Внезапная дикая догадка заставила покрыться все тело липким потом. Ноги! Он совершенно не чувствует ног! Илейко потрогал их руками — на месте, не отвалились. Неужели Зараза своим телодвижениями опять обездвижила его?
Он, в совершенном отчаянье, встал на карачки и выполз из-под лошадиного брюха, кое-как поднялся и приготовился горевать. Зараза скосила на него свой мудрый взгляд и ткнулась мордой в плечо.
"Ах ты, мудрая скотина!" — мысли лива метались, не успевая добиться их осознания. — "Так я могу передвигаться!" Он, медленно переставляя, конечности, обошел вокруг лошади, заново радуясь обретенной возможности ходить. Точнее — неутраченной возможности. Жизнь прекрасна. Только что же произошло?
Словно в ответ, в кустах разочарованно затявкали лисицы.
— Вот я вас! — Илейко сделал резкий жест, имитирующий нападение.
Звери дали стрекоча, без всякого разбора, с треском, ломясь сквозь сучья. Какой-то непонятный двуногий — то помирает, то оживает. Так нельзя, так в животном мире не принято. Разве что для того, чтобы приманить добычу. Лисы поняли это и, заметая невидимые следы пышными хвостами, умчались прочь. Туда, где можно ловить зайцев и мышей, или, положим, полакомиться каким-нибудь околевшим от старости или травм лосем.
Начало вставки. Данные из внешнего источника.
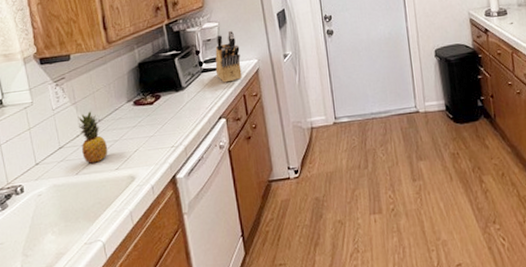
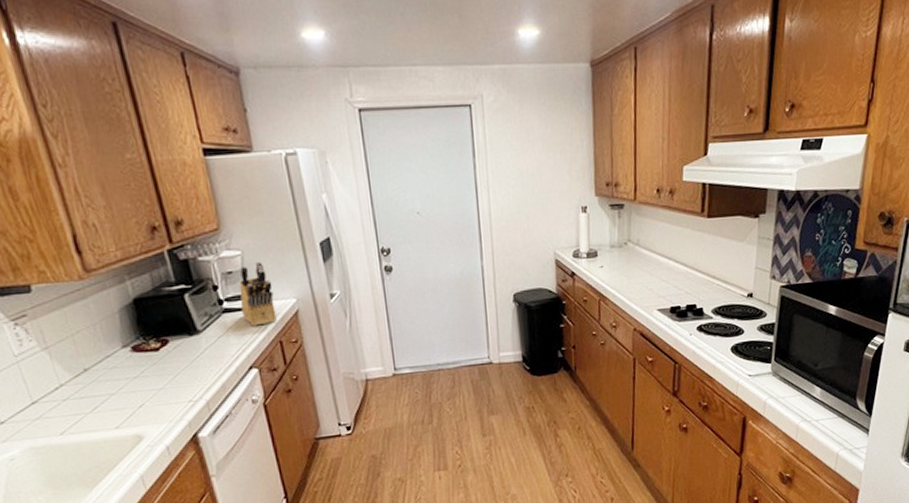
fruit: present [78,111,108,164] -> none [53,358,103,422]

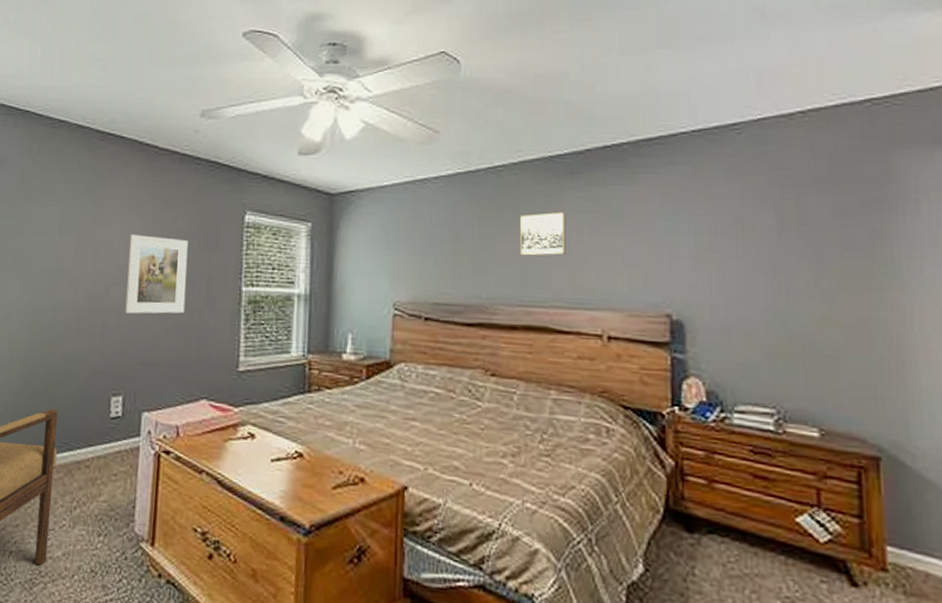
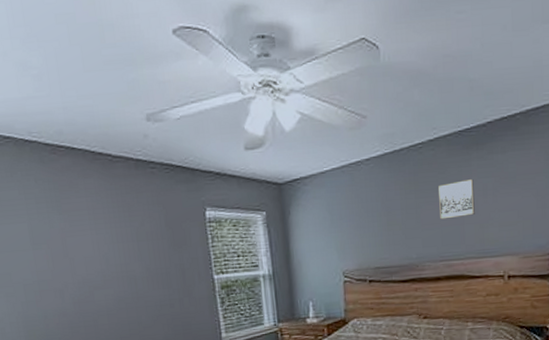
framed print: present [125,234,188,314] -> none [102,240,167,312]

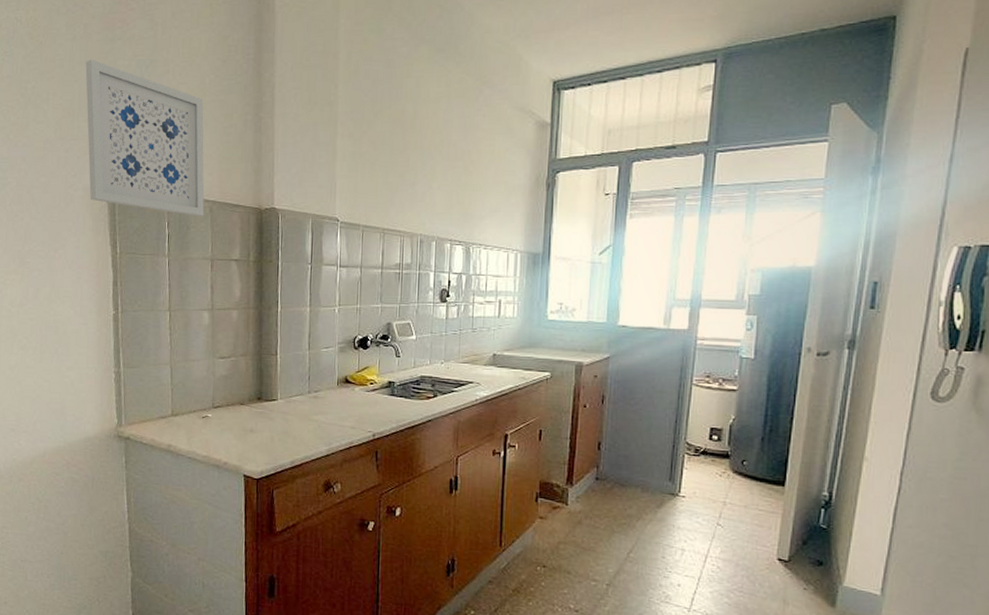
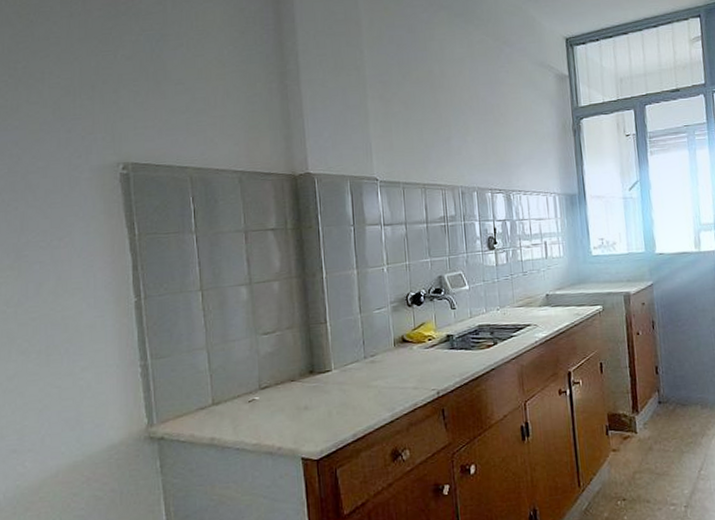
wall art: present [85,59,205,216] -> none [86,36,234,189]

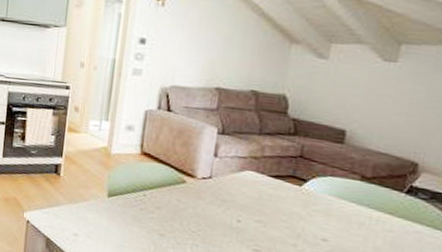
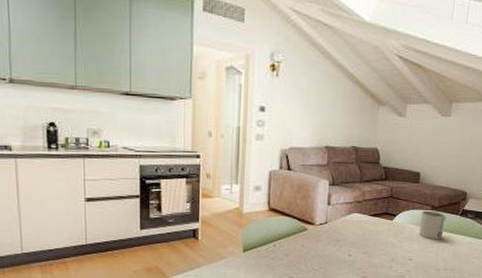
mug: none [340,179,383,221] -> present [419,210,446,240]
Двигаться дальше ночью Илейко не собирался, да и не мог, по большому счету. Все его тело болело, каждая мышца, каждое сухожилие. Он заставил себя собрать хворосту, запалил костер и улегся подле, совершенно обессиленный. Упадок сил был неожиданным, но вполне объяснимым: затраты жизненной энергии должны восполняться. Об этом-то лив и не подумал. Он кое-как поставил вариться мясной бульон, чтобы дать себе пищу, хотя есть, в общем-то, совсем не хотелось.
Вялость и равнодушие были столь велики, что оставалось надеяться только на Заразу, как на защитника. Смогла же она справиться с лисами. Хотя, чего уж там лукавить, самая большая надежда была на то, что никто и ничто не позарятся на ослабшего до полной беспомощности богатыря.
Опустив голову на снятое с лошади седло, лив временами впадал в забытье, очухиваясь лишь тогда, когда бульон начинал шипеть, выплескиваясь на уголья. Тогда он со стоном мешал ложкой свое варево, подкладывал дрова и снова, обессиленный, откидывался на седло.
По ночному лесу кто-то бегал, кто-то кого-то ел, кто-то, поедаемый, издавал предсмертный визг. Так всегда бывает в темноте. Кажется, что вокруг кишмя кишат опасные твари, и каждая точит свой острый зуб, чтобы пробраться к костру и перекусить яремную вену у ненароком забывшегося путника. На деле же один какой-нибудь зверь просто для острастки устраивает сольное выступление, изображая и охотника, и жертву. И величиной тот зверь с полмизинца.
Но Илейко об этом не думал. Его, подорванные былой схваткой, силы требовали восполнения. Только сон, еда и тепло могли ему помочь. Поэтому его совсем мало трогали лесные звуки, он выпил, обжигаясь, бульон, проглотив, не жуя, кусочки вяленого мяса в нем, добавил дров и, завернувшись в одеяло из шкур, выпал из реальности.
Когда костер начал тухнуть, под ближайшей раскидистой елью зажглись кровавым цветом чьи-то глаза. На сей раз это не были два приблудившихся светлячка, это было что-то не доброе и не злое, то есть, безразличное.